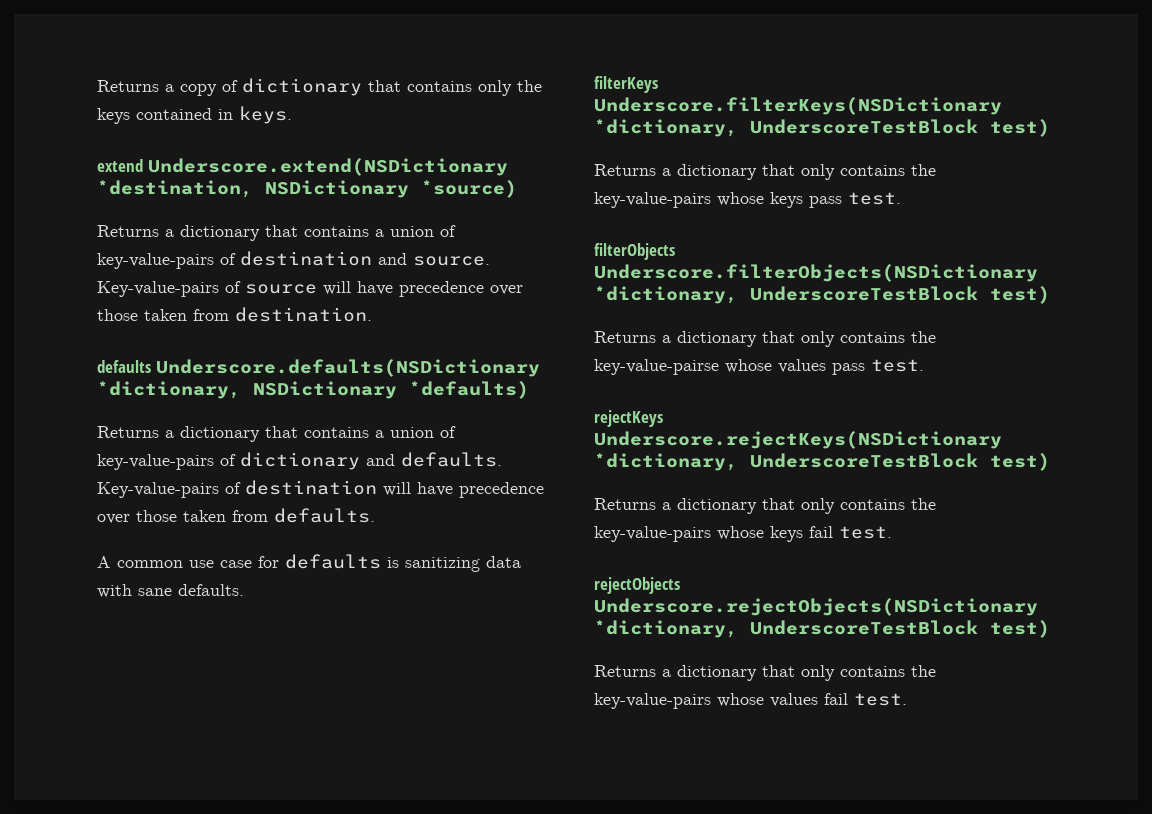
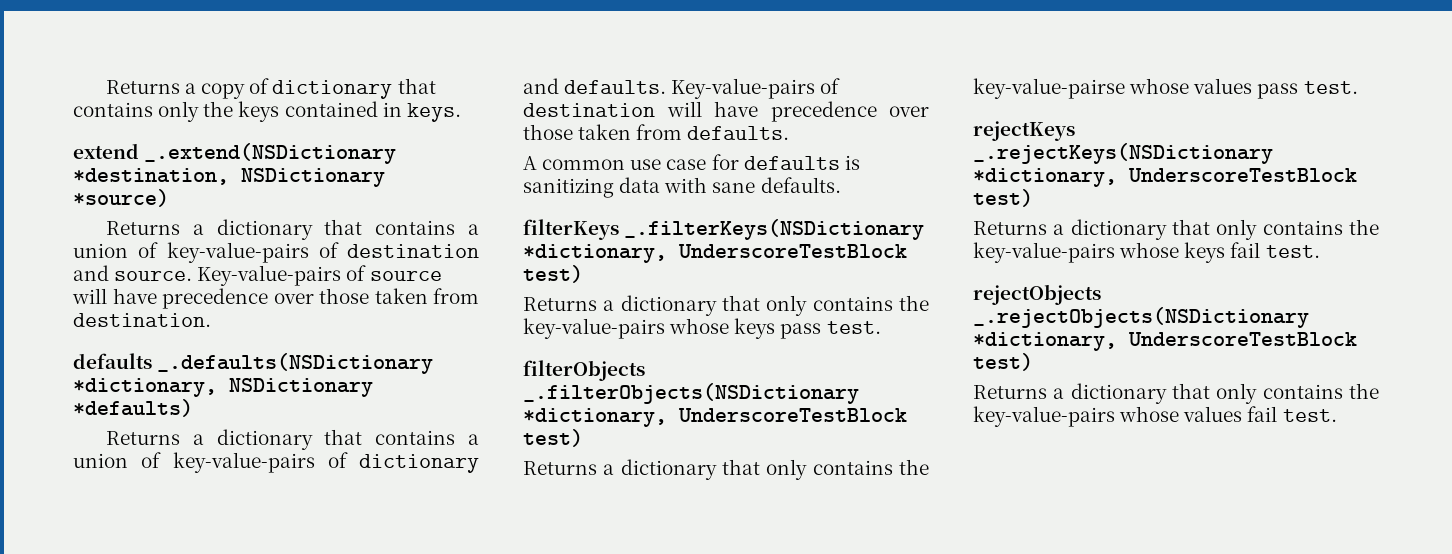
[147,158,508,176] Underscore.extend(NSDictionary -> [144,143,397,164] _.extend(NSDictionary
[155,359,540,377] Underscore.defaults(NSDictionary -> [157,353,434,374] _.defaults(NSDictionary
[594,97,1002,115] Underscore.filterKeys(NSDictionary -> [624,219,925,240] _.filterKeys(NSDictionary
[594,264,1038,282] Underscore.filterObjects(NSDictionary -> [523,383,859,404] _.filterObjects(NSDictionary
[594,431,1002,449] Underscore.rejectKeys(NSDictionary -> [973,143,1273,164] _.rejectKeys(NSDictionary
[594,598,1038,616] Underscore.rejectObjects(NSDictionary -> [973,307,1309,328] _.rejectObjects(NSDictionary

|---|

* **Work item**
Print the line that contains "[155,359,540,377] Underscore.defaults(NSDictionary ->" and each line after it up to the end of the listing, exactly as written.

* **Written solution**
[155,359,540,377] Underscore.defaults(NSDictionary -> [157,353,434,374] _.defaults(NSDictionary
[594,97,1002,115] Underscore.filterKeys(NSDictionary -> [624,219,925,240] _.filterKeys(NSDictionary
[594,264,1038,282] Underscore.filterObjects(NSDictionary -> [523,383,859,404] _.filterObjects(NSDictionary
[594,431,1002,449] Underscore.rejectKeys(NSDictionary -> [973,143,1273,164] _.rejectKeys(NSDictionary
[594,598,1038,616] Underscore.rejectObjects(NSDictionary -> [973,307,1309,328] _.rejectObjects(NSDictionary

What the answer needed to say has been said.